-- Exercise instructions --
Copy every row below word for word, keeping each line and its order unchanged.

-- Raw data --
>> begin
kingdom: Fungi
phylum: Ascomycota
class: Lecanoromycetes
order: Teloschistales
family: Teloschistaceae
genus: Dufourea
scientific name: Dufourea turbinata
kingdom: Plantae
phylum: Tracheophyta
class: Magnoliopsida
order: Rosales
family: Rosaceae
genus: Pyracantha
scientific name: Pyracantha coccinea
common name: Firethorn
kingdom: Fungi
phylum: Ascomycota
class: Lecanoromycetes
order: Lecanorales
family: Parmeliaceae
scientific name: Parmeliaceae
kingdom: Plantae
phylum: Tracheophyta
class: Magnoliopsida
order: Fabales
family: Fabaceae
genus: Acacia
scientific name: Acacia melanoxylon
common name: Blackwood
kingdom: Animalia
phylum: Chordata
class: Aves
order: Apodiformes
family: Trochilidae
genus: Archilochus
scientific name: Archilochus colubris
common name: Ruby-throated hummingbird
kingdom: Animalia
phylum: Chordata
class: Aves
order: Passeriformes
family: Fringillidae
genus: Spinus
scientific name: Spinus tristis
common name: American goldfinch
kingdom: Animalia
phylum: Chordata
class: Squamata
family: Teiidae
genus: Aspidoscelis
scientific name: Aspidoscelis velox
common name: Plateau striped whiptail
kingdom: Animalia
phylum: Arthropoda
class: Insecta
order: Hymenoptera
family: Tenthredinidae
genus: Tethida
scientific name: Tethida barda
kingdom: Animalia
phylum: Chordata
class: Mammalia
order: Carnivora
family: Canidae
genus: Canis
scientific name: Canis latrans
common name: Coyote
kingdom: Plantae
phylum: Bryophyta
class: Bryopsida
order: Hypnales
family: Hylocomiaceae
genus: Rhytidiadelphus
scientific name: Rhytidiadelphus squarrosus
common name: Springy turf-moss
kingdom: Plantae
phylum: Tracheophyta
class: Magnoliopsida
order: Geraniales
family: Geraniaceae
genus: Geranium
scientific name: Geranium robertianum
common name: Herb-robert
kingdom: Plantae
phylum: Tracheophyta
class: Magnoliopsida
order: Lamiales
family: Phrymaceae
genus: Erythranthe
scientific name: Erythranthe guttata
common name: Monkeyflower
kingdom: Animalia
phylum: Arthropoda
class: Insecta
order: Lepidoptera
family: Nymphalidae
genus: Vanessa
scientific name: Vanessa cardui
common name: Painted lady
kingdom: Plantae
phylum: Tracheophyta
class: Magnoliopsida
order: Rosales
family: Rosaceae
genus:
>> end
-- Response below --
kingdom: Fungi
phylum: Ascomycota
class: Lecanoromycetes
order: Teloschistales
family: Teloschistaceae
genus: Dufourea
scientific name: Dufourea turbinata
kingdom: Plantae
phylum: Tracheophyta
class: Magnoliopsida
order: Rosales
family: Rosaceae
genus: Pyracantha
scientific name: Pyracantha coccinea
common name: Firethorn
kingdom: Fungi
phylum: Ascomycota
class: Lecanoromycetes
order: Lecanorales
family: Parmeliaceae
scientific name: Parmeliaceae
kingdom: Plantae
phylum: Tracheophyta
class: Magnoliopsida
order: Fabales
family: Fabaceae
genus: Acacia
scientific name: Acacia melanoxylon
common name: Blackwood
kingdom: Animalia
phylum: Chordata
class: Aves
order: Apodiformes
family: Trochilidae
genus: Archilochus
scientific name: Archilochus colubris
common name: Ruby-throated hummingbird
kingdom: Animalia
phylum: Chordata
class: Aves
order: Passeriformes
family: Fringillidae
genus: Spinus
scientific name: Spinus tristis
common name: American goldfinch
kingdom: Animalia
phylum: Chordata
class: Squamata
family: Teiidae
genus: Aspidoscelis
scientific name: Aspidoscelis velox
common name: Plateau striped whiptail
kingdom: Animalia
phylum: Arthropoda
class: Insecta
order: Hymenoptera
family: Tenthredinidae
genus: Tethida
scientific name: Tethida barda
kingdom: Animalia
phylum: Chordata
class: Mammalia
order: Carnivora
family: Canidae
genus: Canis
scientific name: Canis latrans
common name: Coyote
kingdom: Plantae
phylum: Bryophyta
class: Bryopsida
order: Hypnales
family: Hylocomiaceae
genus: Rhytidiadelphus
scientific name: Rhytidiadelphus squarrosus
common name: Springy turf-moss
kingdom: Plantae
phylum: Tracheophyta
class: Magnoliopsida
order: Geraniales
family: Geraniaceae
genus: Geranium
scientific name: Geranium robertianum
common name: Herb-robert
kingdom: Plantae
phylum: Tracheophyta
class: Magnoliopsida
order: Lamiales
family: Phrymaceae
genus: Erythranthe
scientific name: Erythranthe guttata
common name: Monkeyflower
kingdom: Animalia
phylum: Arthropoda
class: Insecta
order: Lepidoptera
family: Nymphalidae
genus: Vanessa
scientific name: Vanessa cardui
common name: Painted lady
kingdom: Plantae
phylum: Tracheophyta
class: Magnoliopsida
order: Rosales
family: Rosaceae
genus:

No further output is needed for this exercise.